**Saved entries:**
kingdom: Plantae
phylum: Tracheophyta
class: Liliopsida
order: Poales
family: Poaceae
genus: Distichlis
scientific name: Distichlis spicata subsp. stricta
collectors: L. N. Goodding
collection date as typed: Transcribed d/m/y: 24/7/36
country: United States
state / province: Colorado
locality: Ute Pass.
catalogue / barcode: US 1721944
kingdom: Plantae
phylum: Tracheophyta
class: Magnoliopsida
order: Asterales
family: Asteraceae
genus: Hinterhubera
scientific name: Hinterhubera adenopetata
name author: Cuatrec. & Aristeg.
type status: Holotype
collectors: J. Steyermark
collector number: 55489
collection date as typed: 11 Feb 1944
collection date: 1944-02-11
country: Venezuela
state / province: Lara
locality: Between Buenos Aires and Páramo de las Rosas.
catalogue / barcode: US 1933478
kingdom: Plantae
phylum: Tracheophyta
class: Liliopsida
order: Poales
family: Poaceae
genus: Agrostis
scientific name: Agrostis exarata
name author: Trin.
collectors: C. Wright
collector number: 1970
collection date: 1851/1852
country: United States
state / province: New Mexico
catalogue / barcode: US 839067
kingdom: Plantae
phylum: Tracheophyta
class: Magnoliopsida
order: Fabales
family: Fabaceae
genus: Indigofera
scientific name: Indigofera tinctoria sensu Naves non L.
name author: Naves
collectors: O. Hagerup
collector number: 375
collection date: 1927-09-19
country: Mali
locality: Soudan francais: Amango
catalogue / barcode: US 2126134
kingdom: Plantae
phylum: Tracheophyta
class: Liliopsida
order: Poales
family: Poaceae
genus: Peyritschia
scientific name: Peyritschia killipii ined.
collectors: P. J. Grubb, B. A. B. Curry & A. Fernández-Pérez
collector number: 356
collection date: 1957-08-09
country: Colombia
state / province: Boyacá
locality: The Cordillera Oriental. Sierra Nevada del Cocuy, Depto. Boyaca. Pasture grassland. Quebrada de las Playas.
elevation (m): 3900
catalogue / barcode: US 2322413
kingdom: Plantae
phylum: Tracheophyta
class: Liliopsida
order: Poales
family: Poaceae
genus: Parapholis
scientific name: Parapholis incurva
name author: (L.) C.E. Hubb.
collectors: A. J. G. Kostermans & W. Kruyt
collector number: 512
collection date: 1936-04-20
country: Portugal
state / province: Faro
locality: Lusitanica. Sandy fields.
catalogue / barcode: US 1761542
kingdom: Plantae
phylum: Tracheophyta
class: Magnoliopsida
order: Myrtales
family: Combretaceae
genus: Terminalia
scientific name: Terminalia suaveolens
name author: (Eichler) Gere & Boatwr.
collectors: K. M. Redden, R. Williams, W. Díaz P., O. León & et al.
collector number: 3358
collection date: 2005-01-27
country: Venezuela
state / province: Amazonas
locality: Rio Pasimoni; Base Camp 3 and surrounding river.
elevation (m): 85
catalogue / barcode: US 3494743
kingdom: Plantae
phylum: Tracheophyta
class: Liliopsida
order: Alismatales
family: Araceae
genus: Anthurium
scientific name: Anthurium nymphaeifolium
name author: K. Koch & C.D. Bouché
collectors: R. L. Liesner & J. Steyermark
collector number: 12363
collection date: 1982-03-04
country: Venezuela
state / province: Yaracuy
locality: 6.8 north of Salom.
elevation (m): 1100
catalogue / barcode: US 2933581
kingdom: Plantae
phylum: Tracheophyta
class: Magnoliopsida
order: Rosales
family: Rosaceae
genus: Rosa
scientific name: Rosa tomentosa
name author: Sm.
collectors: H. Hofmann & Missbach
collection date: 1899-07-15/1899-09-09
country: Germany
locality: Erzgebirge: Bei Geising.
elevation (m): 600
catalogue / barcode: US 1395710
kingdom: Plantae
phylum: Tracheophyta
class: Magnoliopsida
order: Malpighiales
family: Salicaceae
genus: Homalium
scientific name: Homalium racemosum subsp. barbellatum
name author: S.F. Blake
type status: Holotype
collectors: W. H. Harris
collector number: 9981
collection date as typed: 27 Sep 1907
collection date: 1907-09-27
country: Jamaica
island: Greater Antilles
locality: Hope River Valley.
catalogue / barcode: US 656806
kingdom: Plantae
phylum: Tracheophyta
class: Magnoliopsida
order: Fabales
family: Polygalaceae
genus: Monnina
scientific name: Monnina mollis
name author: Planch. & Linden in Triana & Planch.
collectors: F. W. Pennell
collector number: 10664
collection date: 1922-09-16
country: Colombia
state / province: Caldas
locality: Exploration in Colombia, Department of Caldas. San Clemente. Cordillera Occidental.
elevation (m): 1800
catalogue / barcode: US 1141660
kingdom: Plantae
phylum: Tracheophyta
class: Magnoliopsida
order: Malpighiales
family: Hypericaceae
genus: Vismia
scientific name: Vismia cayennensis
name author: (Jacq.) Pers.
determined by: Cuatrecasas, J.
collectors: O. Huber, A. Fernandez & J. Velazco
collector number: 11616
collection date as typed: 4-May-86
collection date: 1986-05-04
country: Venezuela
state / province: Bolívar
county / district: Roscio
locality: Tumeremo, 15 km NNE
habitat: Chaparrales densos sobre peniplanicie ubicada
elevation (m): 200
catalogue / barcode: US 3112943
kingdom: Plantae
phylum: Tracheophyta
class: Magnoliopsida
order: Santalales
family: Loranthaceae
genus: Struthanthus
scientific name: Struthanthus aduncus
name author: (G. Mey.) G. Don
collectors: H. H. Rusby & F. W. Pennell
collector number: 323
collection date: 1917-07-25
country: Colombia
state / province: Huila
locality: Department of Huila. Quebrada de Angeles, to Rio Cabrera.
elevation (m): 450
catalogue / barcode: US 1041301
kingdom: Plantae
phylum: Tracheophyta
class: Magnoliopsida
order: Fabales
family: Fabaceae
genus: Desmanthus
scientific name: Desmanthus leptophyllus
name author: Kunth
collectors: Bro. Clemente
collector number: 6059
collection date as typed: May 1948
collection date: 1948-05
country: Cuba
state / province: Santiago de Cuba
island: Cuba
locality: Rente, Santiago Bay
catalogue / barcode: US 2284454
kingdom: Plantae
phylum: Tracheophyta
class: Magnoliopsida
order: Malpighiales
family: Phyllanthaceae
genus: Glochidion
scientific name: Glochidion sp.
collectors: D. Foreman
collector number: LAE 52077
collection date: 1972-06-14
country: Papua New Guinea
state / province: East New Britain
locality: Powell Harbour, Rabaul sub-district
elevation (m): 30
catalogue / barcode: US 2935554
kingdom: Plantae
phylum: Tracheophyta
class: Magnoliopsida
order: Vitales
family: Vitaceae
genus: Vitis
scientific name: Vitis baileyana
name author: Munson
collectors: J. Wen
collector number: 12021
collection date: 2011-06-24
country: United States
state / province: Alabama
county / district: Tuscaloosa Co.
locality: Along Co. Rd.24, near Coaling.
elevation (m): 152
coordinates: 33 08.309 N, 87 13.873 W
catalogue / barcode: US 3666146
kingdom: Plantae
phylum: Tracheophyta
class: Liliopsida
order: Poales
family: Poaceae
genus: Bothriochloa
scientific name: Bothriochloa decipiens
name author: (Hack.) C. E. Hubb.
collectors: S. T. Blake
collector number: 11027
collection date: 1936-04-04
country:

**EXERCISE DESCRIPTION:** Put every line of the material above into a Markdown table with two columns, Row and Line, numbering the rows in order and leaving out blank lines.

**ANSWER:**
| Row | Line |
|---|---|
| 1 | kingdom: Plantae |
| 2 | phylum: Tracheophyta |
| 3 | class: Liliopsida |
| 4 | order: Poales |
| 5 | family: Poaceae |
| 6 | genus: Distichlis |
| 7 | scientific name: Distichlis spicata subsp. stricta |
| 8 | collectors: L. N. Goodding |
| 9 | collection date as typed: Transcribed d/m/y: 24/7/36 |
| 10 | country: United States |
| 11 | state / province: Colorado |
| 12 | locality: Ute Pass. |
| 13 | catalogue / barcode: US 1721944 |
| 14 | kingdom: Plantae |
| 15 | phylum: Tracheophyta |
| 16 | class: Magnoliopsida |
| 17 | order: Asterales |
| 18 | family: Asteraceae |
| 19 | genus: Hinterhubera |
| 20 | scientific name: Hinterhubera adenopetata |
| 21 | name author: Cuatrec. & Aristeg. |
| 22 | type status: Holotype |
| 23 | collectors: J. Steyermark |
| 24 | collector number: 55489 |
| 25 | collection date as typed: 11 Feb 1944 |
| 26 | collection date: 1944-02-11 |
| 27 | country: Venezuela |
| 28 | state / province: Lara |
| 29 | locality: Between Buenos Aires and Páramo de las Rosas. |
| 30 | catalogue / barcode: US 1933478 |
| 31 | kingdom: Plantae |
| 32 | phylum: Tracheophyta |
| 33 | class: Liliopsida |
| 34 | order: Poales |
| 35 | family: Poaceae |
| 36 | genus: Agrostis |
| 37 | scientific name: Agrostis exarata |
| 38 | name author: Trin. |
| 39 | collectors: C. Wright |
| 40 | collector number: 1970 |
| 41 | collection date: 1851/1852 |
| 42 | country: United States |
| 43 | state / province: New Mexico |
| 44 | catalogue / barcode: US 839067 |
| 45 | kingdom: Plantae |
| 46 | phylum: Tracheophyta |
| 47 | class: Magnoliopsida |
| 48 | order: Fabales |
| 49 | family: Fabaceae |
| 50 | genus: Indigofera |
| 51 | scientific name: Indigofera tinctoria sensu Naves non L. |
| 52 | name author: Naves |
| 53 | collectors: O. Hagerup |
| 54 | collector number: 375 |
| 55 | collection date: 1927-09-19 |
| 56 | country: Mali |
| 57 | locality: Soudan francais: Amango |
| 58 | catalogue / barcode: US 2126134 |
| 59 | kingdom: Plantae |
| 60 | phylum: Tracheophyta |
| 61 | class: Liliopsida |
| 62 | order: Poales |
| 63 | family: Poaceae |
| 64 | genus: Peyritschia |
| 65 | scientific name: Peyritschia killipii ined. |
| 66 | collectors: P. J. Grubb, B. A. B. Curry & A. Fernández-Pérez |
| 67 | collector number: 356 |
| 68 | collection date: 1957-08-09 |
| 69 | country: Colombia |
| 70 | state / province: Boyacá |
| 71 | locality: The Cordillera Oriental. Sierra Nevada del Cocuy, Depto. Boyaca. Pasture grassland. Quebrada de las Playas. |
| 72 | elevation (m): 3900 |
| 73 | catalogue / barcode: US 2322413 |
| 74 | kingdom: Plantae |
| 75 | phylum: Tracheophyta |
| 76 | class: Liliopsida |
| 77 | order: Poales |
| 78 | family: Poaceae |
| 79 | genus: Parapholis |
| 80 | scientific name: Parapholis incurva |
| 81 | name author: (L.) C.E. Hubb. |
| 82 | collectors: A. J. G. Kostermans & W. Kruyt |
| 83 | collector number: 512 |
| 84 | collection date: 1936-04-20 |
| 85 | country: Portugal |
| 86 | state / province: Faro |
| 87 | locality: Lusitanica. Sandy fields. |
| 88 | catalogue / barcode: US 1761542 |
| 89 | kingdom: Plantae |
| 90 | phylum: Tracheophyta |
| 91 | class: Magnoliopsida |
| 92 | order: Myrtales |
| 93 | family: Combretaceae |
| 94 | genus: Terminalia |
| 95 | scientific name: Terminalia suaveolens |
| 96 | name author: (Eichler) Gere & Boatwr. |
| 97 | collectors: K. M. Redden, R. Williams, W. Díaz P., O. León & et al. |
| 98 | collector number: 3358 |
| 99 | collection date: 2005-01-27 |
| 100 | country: Venezuela |
| 101 | state / province: Amazonas |
| 102 | locality: Rio Pasimoni; Base Camp 3 and surrounding river. |
| 103 | elevation (m): 85 |
| 104 | catalogue / barcode: US 3494743 |
| 105 | kingdom: Plantae |
| 106 | phylum: Tracheophyta |
| 107 | class: Liliopsida |
| 108 | order: Alismatales |
| 109 | family: Araceae |
| 110 | genus: Anthurium |
| 111 | scientific name: Anthurium nymphaeifolium |
| 112 | name author: K. Koch & C.D. Bouché |
| 113 | collectors: R. L. Liesner & J. Steyermark |
| 114 | collector number: 12363 |
| 115 | collection date: 1982-03-04 |
| 116 | country: Venezuela |
| 117 | state / province: Yaracuy |
| 118 | locality: 6.8 north of Salom. |
| 119 | elevation (m): 1100 |
| 120 | catalogue / barcode: US 2933581 |
| 121 | kingdom: Plantae |
| 122 | phylum: Tracheophyta |
| 123 | class: Magnoliopsida |
| 124 | order: Rosales |
| 125 | family: Rosaceae |
| 126 | genus: Rosa |
| 127 | scientific name: Rosa tomentosa |
| 128 | name author: Sm. |
| 129 | collectors: H. Hofmann & Missbach |
| 130 | collection date: 1899-07-15/1899-09-09 |
| 131 | country: Germany |
| 132 | locality: Erzgebirge: Bei Geising. |
| 133 | elevation (m): 600 |
| 134 | catalogue / barcode: US 1395710 |
| 135 | kingdom: Plantae |
| 136 | phylum: Tracheophyta |
| 137 | class: Magnoliopsida |
| 138 | order: Malpighiales |
| 139 | family: Salicaceae |
| 140 | genus: Homalium |
| 141 | scientific name: Homalium racemosum subsp. barbellatum |
| 142 | name author: S.F. Blake |
| 143 | type status: Holotype |
| 144 | collectors: W. H. Harris |
| 145 | collector number: 9981 |
| 146 | collection date as typed: 27 Sep 1907 |
| 147 | collection date: 1907-09-27 |
| 148 | country: Jamaica |
| 149 | island: Greater Antilles |
| 150 | locality: Hope River Valley. |
| 151 | catalogue / barcode: US 656806 |
| 152 | kingdom: Plantae |
| 153 | phylum: Tracheophyta |
| 154 | class: Magnoliopsida |
| 155 | order: Fabales |
| 156 | family: Polygalaceae |
| 157 | genus: Monnina |
| 158 | scientific name: Monnina mollis |
| 159 | name author: Planch. & Linden in Triana & Planch. |
| 160 | collectors: F. W. Pennell |
| 161 | collector number: 10664 |
| 162 | collection date: 1922-09-16 |
| 163 | country: Colombia |
| 164 | state / province: Caldas |
| 165 | locality: Exploration in Colombia, Department of Caldas. San Clemente. Cordillera Occidental. |
| 166 | elevation (m): 1800 |
| 167 | catalogue / barcode: US 1141660 |
| 168 | kingdom: Plantae |
| 169 | phylum: Tracheophyta |
| 170 | class: Magnoliopsida |
| 171 | order: Malpighiales |
| 172 | family: Hypericaceae |
| 173 | genus: Vismia |
| 174 | scientific name: Vismia cayennensis |
| 175 | name author: (Jacq.) Pers. |
| 176 | determined by: Cuatrecasas, J. |
| 177 | collectors: O. Huber, A. Fernandez & J. Velazco |
| 178 | collector number: 11616 |
| 179 | collection date as typed: 4-May-86 |
| 180 | collection date: 1986-05-04 |
| 181 | country: Venezuela |
| 182 | state / province: Bolívar |
| 183 | county / district: Roscio |
| 184 | locality: Tumeremo, 15 km NNE |
| 185 | habitat: Chaparrales densos sobre peniplanicie ubicada |
| 186 | elevation (m): 200 |
| 187 | catalogue / barcode: US 3112943 |
| 188 | kingdom: Plantae |
| 189 | phylum: Tracheophyta |
| 190 | class: Magnoliopsida |
| 191 | order: Santalales |
| 192 | family: Loranthaceae |
| 193 | genus: Struthanthus |
| 194 | scientific name: Struthanthus aduncus |
| 195 | name author: (G. Mey.) G. Don |
| 196 | collectors: H. H. Rusby & F. W. Pennell |
| 197 | collector number: 323 |
| 198 | collection date: 1917-07-25 |
| 199 | country: Colombia |
| 200 | state / province: Huila |
| 201 | locality: Department of Huila. Quebrada de Angeles, to Rio Cabrera. |
| 202 | elevation (m): 450 |
| 203 | catalogue / barcode: US 1041301 |
| 204 | kingdom: Plantae |
| 205 | phylum: Tracheophyta |
| 206 | class: Magnoliopsida |
| 207 | order: Fabales |
| 208 | family: Fabaceae |
| 209 | genus: Desmanthus |
| 210 | scientific name: Desmanthus leptophyllus |
| 211 | name author: Kunth |
| 212 | collectors: Bro. Clemente |
| 213 | collector number: 6059 |
| 214 | collection date as typed: May 1948 |
| 215 | collection date: 1948-05 |
| 216 | country: Cuba |
| 217 | state / province: Santiago de Cuba |
| 218 | island: Cuba |
| 219 | locality: Rente, Santiago Bay |
| 220 | catalogue / barcode: US 2284454 |
| 221 | kingdom: Plantae |
| 222 | phylum: Tracheophyta |
| 223 | class: Magnoliopsida |
| 224 | order: Malpighiales |
| 225 | family: Phyllanthaceae |
| 226 | genus: Glochidion |
| 227 | scientific name: Glochidion sp. |
| 228 | collectors: D. Foreman |
| 229 | collector number: LAE 52077 |
| 230 | collection date: 1972-06-14 |
| 231 | country: Papua New Guinea |
| 232 | state / province: East New Britain |
| 233 | locality: Powell Harbour, Rabaul sub-district |
| 234 | elevation (m): 30 |
| 235 | catalogue / barcode: US 2935554 |
| 236 | kingdom: Plantae |
| 237 | phylum: Tracheophyta |
| 238 | class: Magnoliopsida |
| 239 | order: Vitales |
| 240 | family: Vitaceae |
| 241 | genus: Vitis |
| 242 | scientific name: Vitis baileyana |
| 243 | name author: Munson |
| 244 | collectors: J. Wen |
| 245 | collector number: 12021 |
| 246 | collection date: 2011-06-24 |
| 247 | country: United States |
| 248 | state / province: Alabama |
| 249 | county / district: Tuscaloosa Co. |
| 250 | locality: Along Co. Rd.24, near Coaling. |
| 251 | elevation (m): 152 |
| 252 | coordinates: 33 08.309 N, 87 13.873 W |
| 253 | catalogue / barcode: US 3666146 |
| 254 | kingdom: Plantae |
| 255 | phylum: Tracheophyta |
| 256 | class: Liliopsida |
| 257 | order: Poales |
| 258 | family: Poaceae |
| 259 | genus: Bothriochloa |
| 260 | scientific name: Bothriochloa decipiens |
| 261 | name author: (Hack.) C. E. Hubb. |
| 262 | collectors: S. T. Blake |
| 263 | collector number: 11027 |
| 264 | collection date: 1936-04-04 |
| 265 | country: |